— START Input for this task —

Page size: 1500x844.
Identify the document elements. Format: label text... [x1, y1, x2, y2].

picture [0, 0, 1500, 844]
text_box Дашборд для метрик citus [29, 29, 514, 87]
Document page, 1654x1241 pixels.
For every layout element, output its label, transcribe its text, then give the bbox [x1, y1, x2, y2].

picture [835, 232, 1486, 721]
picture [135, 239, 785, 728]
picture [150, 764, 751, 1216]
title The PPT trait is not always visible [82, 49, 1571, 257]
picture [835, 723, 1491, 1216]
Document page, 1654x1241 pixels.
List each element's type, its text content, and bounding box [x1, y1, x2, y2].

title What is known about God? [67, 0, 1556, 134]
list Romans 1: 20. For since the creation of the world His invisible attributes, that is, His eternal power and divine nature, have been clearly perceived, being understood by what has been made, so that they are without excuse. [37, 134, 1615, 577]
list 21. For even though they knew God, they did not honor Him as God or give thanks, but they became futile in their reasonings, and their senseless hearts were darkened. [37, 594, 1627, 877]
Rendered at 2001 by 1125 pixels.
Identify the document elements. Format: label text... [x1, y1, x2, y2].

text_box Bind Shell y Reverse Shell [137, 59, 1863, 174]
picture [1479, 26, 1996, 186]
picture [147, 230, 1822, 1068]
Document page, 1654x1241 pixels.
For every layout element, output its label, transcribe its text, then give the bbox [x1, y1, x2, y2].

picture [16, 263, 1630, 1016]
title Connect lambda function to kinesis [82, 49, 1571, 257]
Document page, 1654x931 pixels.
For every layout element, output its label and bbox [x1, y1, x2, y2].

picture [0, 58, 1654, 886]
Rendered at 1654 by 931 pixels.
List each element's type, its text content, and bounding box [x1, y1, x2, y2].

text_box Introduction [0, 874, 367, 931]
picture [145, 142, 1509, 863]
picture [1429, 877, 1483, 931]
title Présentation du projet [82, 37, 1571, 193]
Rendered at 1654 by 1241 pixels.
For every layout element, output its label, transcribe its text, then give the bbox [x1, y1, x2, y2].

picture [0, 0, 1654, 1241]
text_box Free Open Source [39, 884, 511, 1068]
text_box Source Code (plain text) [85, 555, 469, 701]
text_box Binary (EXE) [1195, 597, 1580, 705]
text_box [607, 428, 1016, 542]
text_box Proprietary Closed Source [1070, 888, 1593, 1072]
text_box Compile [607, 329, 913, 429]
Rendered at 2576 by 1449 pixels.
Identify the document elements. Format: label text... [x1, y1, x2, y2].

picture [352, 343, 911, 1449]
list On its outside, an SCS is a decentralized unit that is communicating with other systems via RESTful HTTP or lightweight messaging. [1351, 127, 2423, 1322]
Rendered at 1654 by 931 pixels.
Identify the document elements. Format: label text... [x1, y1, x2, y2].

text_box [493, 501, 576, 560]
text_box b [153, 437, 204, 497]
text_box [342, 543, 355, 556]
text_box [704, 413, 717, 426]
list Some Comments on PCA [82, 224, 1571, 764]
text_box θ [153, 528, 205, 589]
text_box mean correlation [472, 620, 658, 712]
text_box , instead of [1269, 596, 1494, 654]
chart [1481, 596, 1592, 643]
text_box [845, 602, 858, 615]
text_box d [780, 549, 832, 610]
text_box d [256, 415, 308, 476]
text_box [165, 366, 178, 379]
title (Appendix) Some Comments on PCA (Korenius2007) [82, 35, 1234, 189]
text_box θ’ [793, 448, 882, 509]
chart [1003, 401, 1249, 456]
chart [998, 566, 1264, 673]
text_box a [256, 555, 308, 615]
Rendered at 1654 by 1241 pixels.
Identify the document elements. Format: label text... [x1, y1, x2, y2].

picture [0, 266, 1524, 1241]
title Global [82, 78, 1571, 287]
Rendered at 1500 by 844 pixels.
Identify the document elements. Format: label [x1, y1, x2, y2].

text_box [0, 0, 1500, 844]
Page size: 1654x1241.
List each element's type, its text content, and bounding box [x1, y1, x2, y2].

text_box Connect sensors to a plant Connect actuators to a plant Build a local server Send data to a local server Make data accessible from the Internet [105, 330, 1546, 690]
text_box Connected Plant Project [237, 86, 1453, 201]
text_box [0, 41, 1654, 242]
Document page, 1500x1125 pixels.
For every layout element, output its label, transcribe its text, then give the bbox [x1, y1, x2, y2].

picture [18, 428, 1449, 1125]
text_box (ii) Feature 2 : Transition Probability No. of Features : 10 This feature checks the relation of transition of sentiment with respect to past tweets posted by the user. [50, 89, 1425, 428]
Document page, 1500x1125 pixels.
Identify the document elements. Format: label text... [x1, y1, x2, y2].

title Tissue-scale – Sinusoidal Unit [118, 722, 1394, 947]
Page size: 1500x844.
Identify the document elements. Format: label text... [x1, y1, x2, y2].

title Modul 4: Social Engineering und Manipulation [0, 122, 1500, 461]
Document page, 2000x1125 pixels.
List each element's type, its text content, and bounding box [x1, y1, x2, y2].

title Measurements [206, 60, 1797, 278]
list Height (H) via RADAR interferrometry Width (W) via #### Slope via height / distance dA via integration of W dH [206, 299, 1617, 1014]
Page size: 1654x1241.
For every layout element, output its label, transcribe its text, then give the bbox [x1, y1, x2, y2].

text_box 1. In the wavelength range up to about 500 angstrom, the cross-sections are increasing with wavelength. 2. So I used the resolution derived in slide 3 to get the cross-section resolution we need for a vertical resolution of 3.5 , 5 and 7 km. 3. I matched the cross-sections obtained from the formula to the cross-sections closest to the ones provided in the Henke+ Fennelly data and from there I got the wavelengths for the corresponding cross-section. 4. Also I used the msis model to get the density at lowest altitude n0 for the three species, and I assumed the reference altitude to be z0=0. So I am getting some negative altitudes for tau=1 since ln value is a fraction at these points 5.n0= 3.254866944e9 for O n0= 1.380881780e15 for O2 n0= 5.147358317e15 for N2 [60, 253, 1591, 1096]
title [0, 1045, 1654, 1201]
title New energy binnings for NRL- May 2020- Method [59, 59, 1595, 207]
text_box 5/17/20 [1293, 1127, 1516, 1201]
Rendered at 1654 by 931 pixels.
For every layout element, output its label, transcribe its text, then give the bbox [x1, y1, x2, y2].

— END Input for this task —

*What you need to do*: Rewrite the material from the line containing "Document page, 2000x1125 pixels." through the end as a numbered list, including both ends and leaving out blank lines.

*Task output*:
1. Document page, 2000x1125 pixels.
2. List each element's type, its text content, and bounding box [x1, y1, x2, y2].
3. title Measurements [206, 60, 1797, 278]
4. list Height (H) via RADAR interferrometry Width (W) via #### Slope via height / distance dA via integration of W dH [206, 299, 1617, 1014]
5. Page size: 1654x1241.
6. For every layout element, output its label, transcribe its text, then give the bbox [x1, y1, x2, y2].
7. text_box 1. In the wavelength range up to about 500 angstrom, the cross-sections are increasing with wavelength. 2. So I used the resolution derived in slide 3 to get the cross-section resolution we need for a vertical resolution of 3.5 , 5 and 7 km. 3. I matched the cross-sections obtained from the formula to the cross-sections closest to the ones provided in the Henke+ Fennelly data and from there I got the wavelengths for the corresponding cross-section. 4. Also I used the msis model to get the density at lowest altitude n0 for the three species, and I assumed the reference altitude to be z0=0. So I am getting some negative altitudes for tau=1 since ln value is a fraction at these points 5.n0= 3.254866944e9 for O n0= 1.380881780e15 for O2 n0= 5.147358317e15 for N2 [60, 253, 1591, 1096]
8. title [0, 1045, 1654, 1201]
9. title New energy binnings for NRL- May 2020- Method [59, 59, 1595, 207]
10. text_box 5/17/20 [1293, 1127, 1516, 1201]
11. Rendered at 1654 by 931 pixels.
12. For every layout element, output its label, transcribe its text, then give the bbox [x1, y1, x2, y2].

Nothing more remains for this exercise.